Ha not just my daughter who's happy to live in a hovel then. If it's any consolation, I've just had to take her to college myself so she actually goes. Toddlers are miles easier.

ArcheryAnnie · 27/09/2022 10:42

Mine never cleaned his room, and it was a filthy pit, until we watched the Marie Kondo series on Netflix. He then, without any prompting or hassling by me at all, went and Kondo'd his room. It was AMAZING. What neither of us had realised is that his mind works on finding the right set of instructions for something before he finds it easy to do. Once he's found the instructions for something, he's off.

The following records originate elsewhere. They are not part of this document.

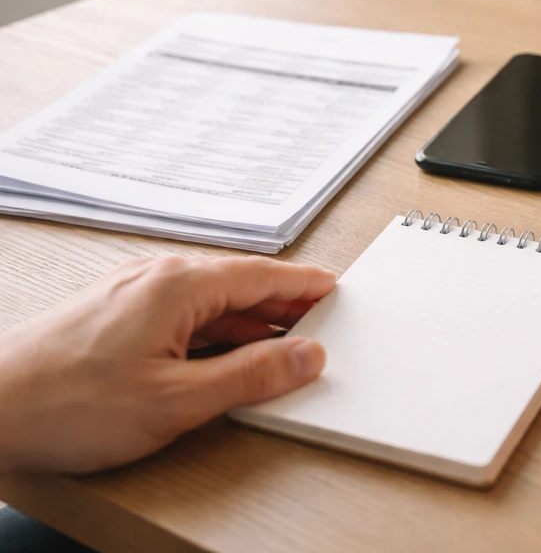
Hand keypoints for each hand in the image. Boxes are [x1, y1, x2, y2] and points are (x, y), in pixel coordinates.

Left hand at [0, 255, 336, 473]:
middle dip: (282, 305)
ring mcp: (132, 294)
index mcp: (180, 285)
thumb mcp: (178, 400)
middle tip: (317, 325)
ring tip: (277, 346)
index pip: (264, 276)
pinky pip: (181, 314)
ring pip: (209, 302)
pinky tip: (218, 357)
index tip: (335, 290)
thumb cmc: (66, 402)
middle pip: (238, 285)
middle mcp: (157, 278)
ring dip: (247, 322)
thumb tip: (305, 356)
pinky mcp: (114, 316)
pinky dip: (213, 331)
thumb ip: (252, 375)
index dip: (306, 285)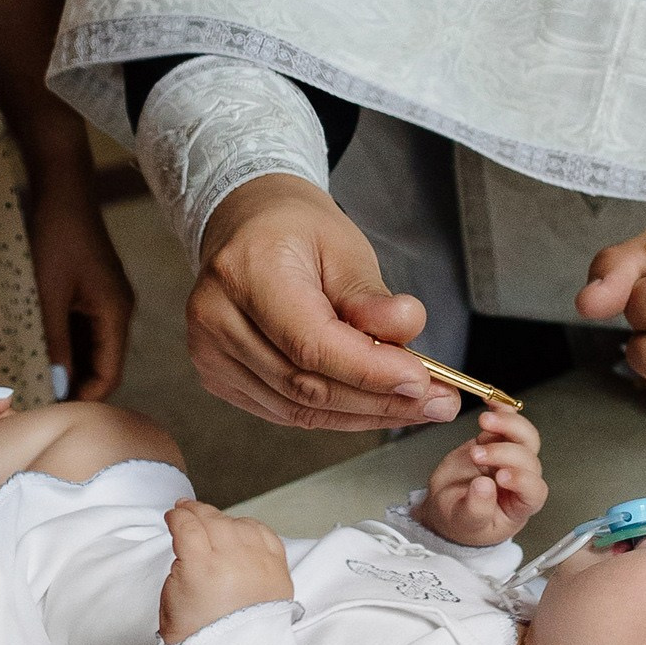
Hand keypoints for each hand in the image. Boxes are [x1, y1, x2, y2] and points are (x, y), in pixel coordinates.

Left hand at [26, 153, 134, 400]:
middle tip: (40, 405)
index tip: (52, 414)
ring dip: (72, 370)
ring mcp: (108, 303)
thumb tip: (59, 385)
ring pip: (94, 351)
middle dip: (77, 388)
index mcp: (115, 313)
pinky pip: (86, 333)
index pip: (108, 375)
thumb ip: (56, 342)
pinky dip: (69, 349)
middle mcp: (119, 311)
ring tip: (38, 386)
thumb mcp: (49, 294)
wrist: (62, 189)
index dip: (84, 399)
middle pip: (104, 366)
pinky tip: (43, 356)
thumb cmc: (55, 235)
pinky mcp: (95, 294)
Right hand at [159, 498, 295, 644]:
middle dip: (196, 512)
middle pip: (214, 520)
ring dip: (223, 519)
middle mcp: (235, 561)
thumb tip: (191, 543)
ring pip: (240, 524)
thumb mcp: (172, 599)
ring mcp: (260, 564)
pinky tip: (239, 529)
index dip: (177, 517)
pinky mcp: (278, 571)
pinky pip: (265, 535)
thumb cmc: (199, 638)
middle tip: (186, 510)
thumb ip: (181, 563)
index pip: (188, 526)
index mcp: (202, 568)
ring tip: (212, 520)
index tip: (172, 516)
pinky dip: (250, 528)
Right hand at [189, 176, 458, 434]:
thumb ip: (372, 297)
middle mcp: (217, 316)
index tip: (422, 380)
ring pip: (297, 409)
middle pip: (305, 384)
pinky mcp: (217, 377)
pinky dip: (335, 414)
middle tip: (436, 403)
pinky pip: (284, 412)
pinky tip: (372, 404)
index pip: (311, 342)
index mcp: (247, 271)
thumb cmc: (296, 232)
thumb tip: (406, 332)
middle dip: (379, 401)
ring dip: (363, 415)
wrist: (249, 228)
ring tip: (415, 406)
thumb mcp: (345, 248)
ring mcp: (209, 352)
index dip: (370, 371)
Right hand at [419, 407, 545, 546]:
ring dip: (508, 424)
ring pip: (524, 435)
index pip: (534, 490)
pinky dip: (501, 409)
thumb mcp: (465, 522)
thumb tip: (484, 486)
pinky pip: (507, 421)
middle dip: (503, 452)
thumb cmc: (462, 520)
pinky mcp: (497, 441)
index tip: (501, 477)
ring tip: (485, 421)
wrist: (448, 505)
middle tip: (477, 454)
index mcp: (521, 504)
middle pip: (528, 458)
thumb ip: (476, 508)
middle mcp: (522, 478)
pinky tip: (491, 402)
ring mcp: (511, 457)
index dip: (522, 480)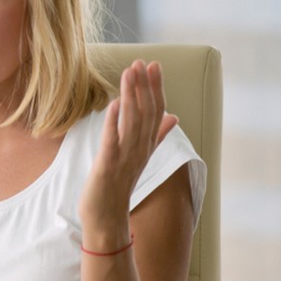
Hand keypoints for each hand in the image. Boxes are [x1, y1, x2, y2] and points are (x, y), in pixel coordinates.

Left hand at [79, 60, 178, 245]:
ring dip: (131, 96)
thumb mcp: (140, 157)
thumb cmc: (119, 186)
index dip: (156, 88)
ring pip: (132, 122)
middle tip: (142, 62)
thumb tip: (174, 117)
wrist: (106, 218)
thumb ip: (157, 136)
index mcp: (146, 146)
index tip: (154, 65)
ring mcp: (125, 158)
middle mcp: (139, 150)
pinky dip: (114, 121)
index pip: (156, 112)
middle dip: (145, 86)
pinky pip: (113, 141)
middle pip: (147, 113)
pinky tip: (114, 103)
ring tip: (129, 72)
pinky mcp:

antelopevalley · 27/09/2022 10:42

I do not allow food in bedrooms. But otherwise I do not care if it is chaos. It is their rooms, up to them. I do just shit the door. If they stain the carpet, they are not getting a new one. I will replace it when they leave home.

W0tnow · 27/09/2022 10:45

This reply has been deleted

This message has been withdrawn at the poster's request

Well no, but in that point…does anyone else’s teen boys smell? Mine does! He showers daily, I wash his sheets weekly, but one day of leaving the door and window shut in his room and it reeks! It’s not even a sweat smell. Just..,.I don’t know, a really strong smell of human.

Kennykenkencat · 27/09/2022 10:45

Can I ask why you are insistent she tidies her room once per month if she is in charge of her room. Why didn’t you leave her to it.
I have one who is tidier than the other and although I just wanted to go in with a bin bag I left him to it until it got too much even for him. He needed help to tidy it and I helped because he asked nicely.
His room is still a mess but he does randomly clear it of his own volition and it has never got into the state it was after the first big tidy.

He is getting there but if you are going to say her room is her space then you have to be consistent.

Friend hasn’t tidied her children’s bedrooms since they were 11 years old.
They know where the washing machine, hoover, cloths, sprays and bin bags are and they know how to use them.

You have to hold strong and not try to step in otherwise the lesson is lost.